Mainstream media is an echo chamber cloaked in the dominant, Pākehā worldview. Barry Soper's New Zealand Herald analysis was consistent with Gower. He asked, "What Could Metiria Turei's Admission Do?" He fixates on Turei's relationships before conceding "[the issue] should have us all thinking about what it's like living hand-to-mouth." Soper, like Gower, refuses to acknowledge the demography for whom Turei speaks. His tone-deaf approach is a strange paradox. It should have us all thinking about poverty. Turei divulged the mechanisms of poverty from experience. Yet Soper, and mainstream media, used every possible opportunity to avoid talking about poverty.

Such flagrant denial of the Māori world view, in a public arena, both extends and affirms the practice of assimilation.

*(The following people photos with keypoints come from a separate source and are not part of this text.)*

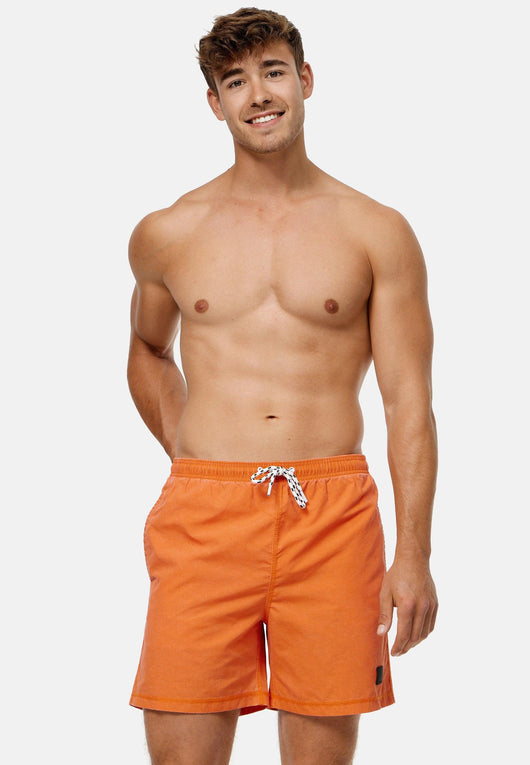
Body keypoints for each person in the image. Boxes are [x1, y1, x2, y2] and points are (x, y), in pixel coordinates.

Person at [127, 7, 438, 764]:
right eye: (236, 81)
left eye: (273, 72)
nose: (259, 94)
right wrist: (189, 450)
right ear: (215, 103)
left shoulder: (376, 230)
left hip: (331, 516)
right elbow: (147, 349)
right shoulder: (169, 231)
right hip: (205, 515)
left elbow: (408, 402)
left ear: (305, 80)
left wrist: (414, 553)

Manaakitanga cannot exist in this environment. There was no mention of Turei's iwi or hapu affiliations, which are central to how many Māori identify. Pronunciation of her name was butchered. Māori voices with lived experience were shut out of the conversation. There was no effort made by any mainstream agents to contextualise the endurance of colonisation, and how it continues to dictate the choices of Māori women in poverty. Such flagrant denial of the Māori world view, in a public arena, both extends and affirms the practice of assimilation.

The need to demonise the poor and impoverished, to distract from the issue of a broken safety net, to stifle a Māori voice is indicative of an experience shrouded in privilege. The approach is necessarily punitive by design. It is an offensive which, when successful, exacerbates the division of wealth and equality, the "us versus them" rhetoric. Both for Turei and Māori women, navigating post-colonial Aotearoa is exhausting and arduous. We prune and trim, yanking the weed out by the root on our hands and knees. We sow seeds to harvest and bloom when the time is right. We scrub the blood and dirt from the beds of our fingernails. We sleep heavily, satisfied that our labour will make an impact. In the morning, we wake to find the weeds overgrown, the soil infertile, and the flowers wilted. Yet still, we persist. We rise every morning, repeat the mahi, and reclaim our whenua.